A Woman is a Woman has a pretty straightforward premise: Woman wants to have a baby, her boyfriend doesn’t, conflict ensues.  Anna Karina plays Angela, a stripper who desperately wants to have a baby.  Angela lives with her boyfriend Emile (Jean-Claude Brialy), but he is in no hurry to get married or have a baby.  Of course, the couple bickers and they argue back and forth in their preferred method of using book titles.  Angela threatens to have a baby with the first man to come along.  When she threatens to go to Emile’s best friend Alfred (Jean-Paul Belmondo), who has a thing for Angela, Emile calls her bluff and invites Alfred over himself.  Angela and Emile’s fight becomes even more heated and the next day, Alfred declares his love for Angela.  But Angela hopes to work things out with Emile and Emile is left to decide whether or not he wants to marry Angela.
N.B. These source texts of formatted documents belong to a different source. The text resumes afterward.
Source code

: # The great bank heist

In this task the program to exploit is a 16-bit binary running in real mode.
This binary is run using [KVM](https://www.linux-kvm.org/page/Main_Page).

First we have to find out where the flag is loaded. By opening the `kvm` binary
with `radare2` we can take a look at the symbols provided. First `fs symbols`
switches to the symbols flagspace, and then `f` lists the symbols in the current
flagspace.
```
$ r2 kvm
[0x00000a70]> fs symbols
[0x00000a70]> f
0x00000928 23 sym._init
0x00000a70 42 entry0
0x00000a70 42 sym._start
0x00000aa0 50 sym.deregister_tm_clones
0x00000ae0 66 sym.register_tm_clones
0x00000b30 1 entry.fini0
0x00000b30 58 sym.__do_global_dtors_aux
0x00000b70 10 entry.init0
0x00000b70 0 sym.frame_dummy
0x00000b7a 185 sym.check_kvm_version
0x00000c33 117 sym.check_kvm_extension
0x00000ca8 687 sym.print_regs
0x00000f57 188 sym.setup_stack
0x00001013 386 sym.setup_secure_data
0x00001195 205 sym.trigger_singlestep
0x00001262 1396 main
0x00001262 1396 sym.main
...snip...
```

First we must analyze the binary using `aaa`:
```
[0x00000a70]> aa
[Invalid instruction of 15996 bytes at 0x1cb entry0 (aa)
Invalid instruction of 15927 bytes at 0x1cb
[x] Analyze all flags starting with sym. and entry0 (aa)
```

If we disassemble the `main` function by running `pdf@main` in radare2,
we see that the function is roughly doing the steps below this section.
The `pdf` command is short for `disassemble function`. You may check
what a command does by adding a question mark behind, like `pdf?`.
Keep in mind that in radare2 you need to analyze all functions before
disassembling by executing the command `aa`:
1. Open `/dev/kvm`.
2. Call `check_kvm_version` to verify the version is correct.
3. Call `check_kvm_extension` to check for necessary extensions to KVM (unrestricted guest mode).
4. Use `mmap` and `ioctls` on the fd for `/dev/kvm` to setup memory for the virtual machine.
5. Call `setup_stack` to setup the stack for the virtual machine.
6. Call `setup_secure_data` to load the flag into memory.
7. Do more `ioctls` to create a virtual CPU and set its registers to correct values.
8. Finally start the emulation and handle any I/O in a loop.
I’ve been trying to watch more Jean-Luc Godard movies lately.  So far, I have only seen three: Breathless (which I liked), Contempt (which I hated), and now A Woman is a Woman (which I really liked).  The plot for A Woman is a Woman doesn’t really sound like it’d make a great comedy, but Godard totally pulled it off here.  This is a completely different side of Godard from what I’d seen before, it’s so playful.  I particularly loved the part where Jean-Paul Belmondo’s character makes a joke about Breathless being on TV tonight.  It’s wonderful enough as it is to have a joke about Breathless in a Jean-Luc Godard movie, but it’s just genius when the joke is delivered by Michel Poiccard himself, Jean-Paul Belmondo.  And I loved the cameo from Jeanne Moreau and how Alfred asked her how Jules and Jim is coming along.  Gotta love French New Wave humor.  The performances were great, I loved the direction, the use of vibrant colors was fantastic, there simply isn’t anything I didn’t like about this movie.

Unfortunately, the Criterion Collection DVD of this movie has gone out of print, but it if you have Netflix, it is still available to watch instantly through there.  It’s only 85 minutes long, so if you want something fun to watch but doesn’t require a big time commitment (which is precisely what I was looking for when I decided to watch it), this is a great choice.